- SUPPLIED DATA
▽
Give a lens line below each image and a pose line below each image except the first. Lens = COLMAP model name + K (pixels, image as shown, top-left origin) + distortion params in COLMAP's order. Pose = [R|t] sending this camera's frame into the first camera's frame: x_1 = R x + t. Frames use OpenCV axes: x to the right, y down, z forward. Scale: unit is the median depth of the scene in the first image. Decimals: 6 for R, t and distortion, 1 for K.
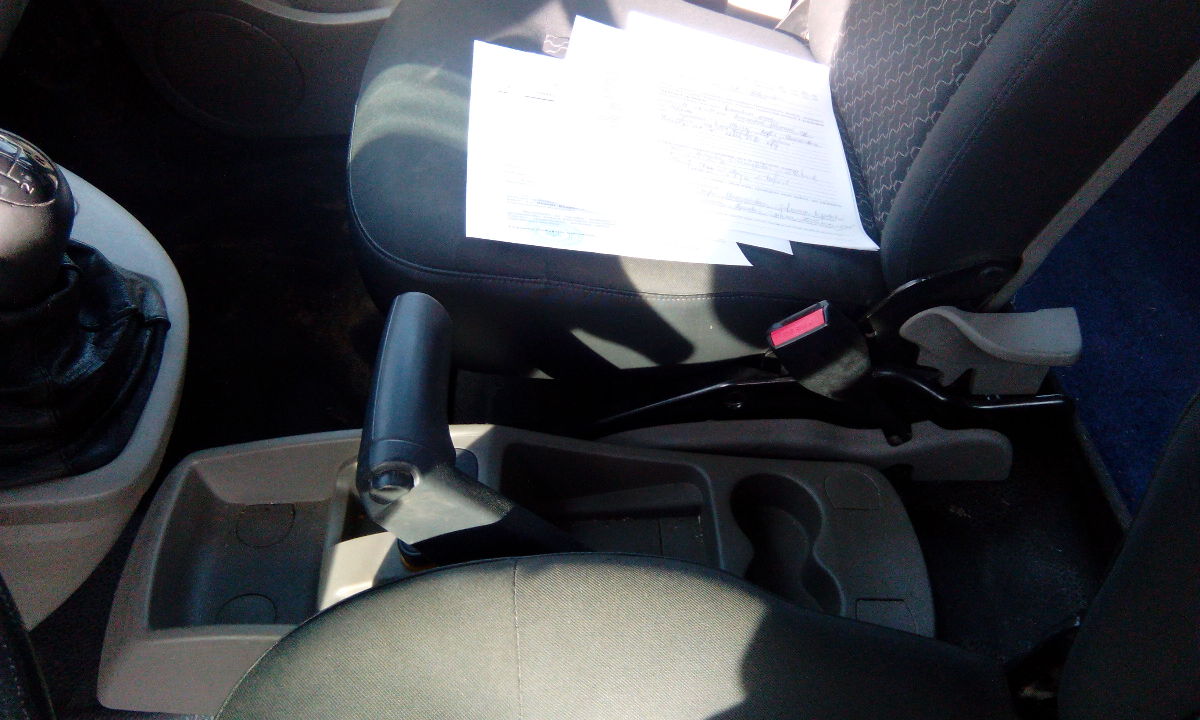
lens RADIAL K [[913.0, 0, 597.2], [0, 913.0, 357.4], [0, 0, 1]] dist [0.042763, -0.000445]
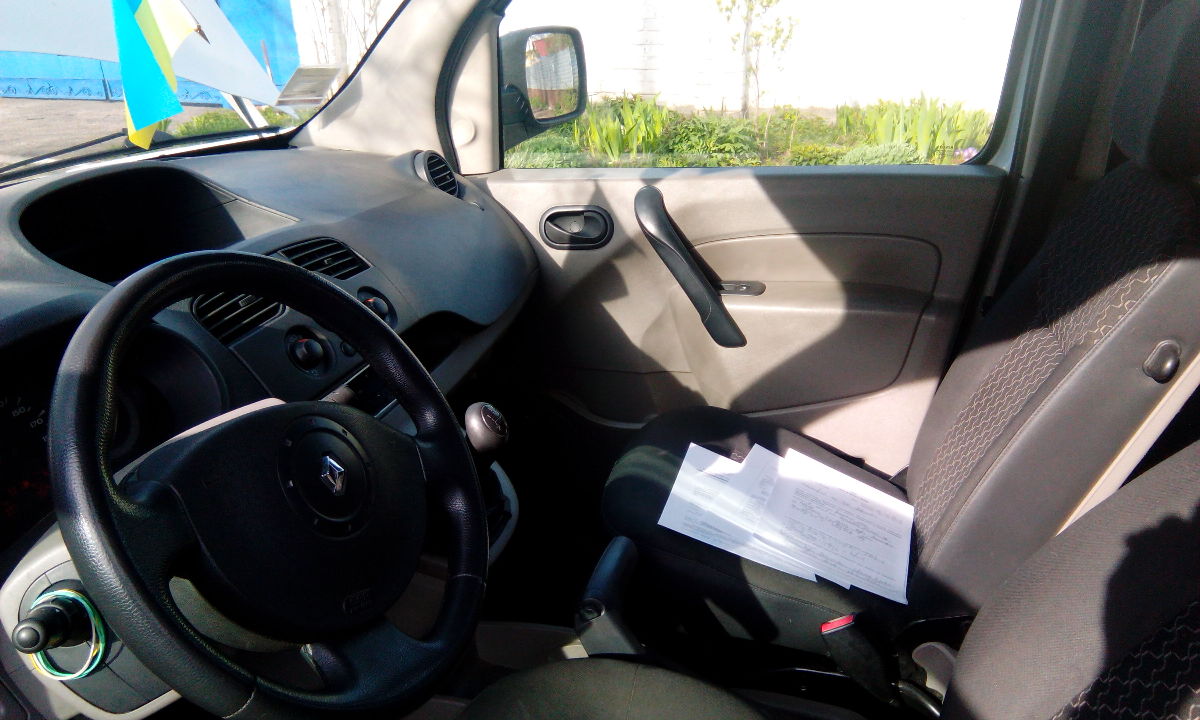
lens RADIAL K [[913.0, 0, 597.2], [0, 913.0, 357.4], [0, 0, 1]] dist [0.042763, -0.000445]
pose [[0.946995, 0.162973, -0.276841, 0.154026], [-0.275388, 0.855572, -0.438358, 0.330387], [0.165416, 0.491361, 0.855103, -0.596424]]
△
- TASK PROMPT
Rewrite the data above with "distortion params" changed to "distortion parameters" and everything else the same. Leave the pictures out.

- SOLUTION FOR THIS TASK
Give a lens line below each image and a pose line below each image except the first. Lens = COLMAP model name + K (pixels, image as shown, top-left origin) + distortion parameters in COLMAP's order. Pose = [R|t] sending this camera's frame into the first camera's frame: x_1 = R x + t. Frames use OpenCV axes: x to the right, y down, z forward. Scale: unit is the median depth of the scene in the first image. Decimals: 6 for R, t and distortion, 1 for K.
lens RADIAL K [[913.0, 0, 597.2], [0, 913.0, 357.4], [0, 0, 1]] dist [0.042763, -0.000445]
lens RADIAL K [[913.0, 0, 597.2], [0, 913.0, 357.4], [0, 0, 1]] dist [0.042763, -0.000445]
pose [[0.946995, 0.162973, -0.276841, 0.154026], [-0.275388, 0.855572, -0.438358, 0.330387], [0.165416, 0.491361, 0.855103, -0.596424]]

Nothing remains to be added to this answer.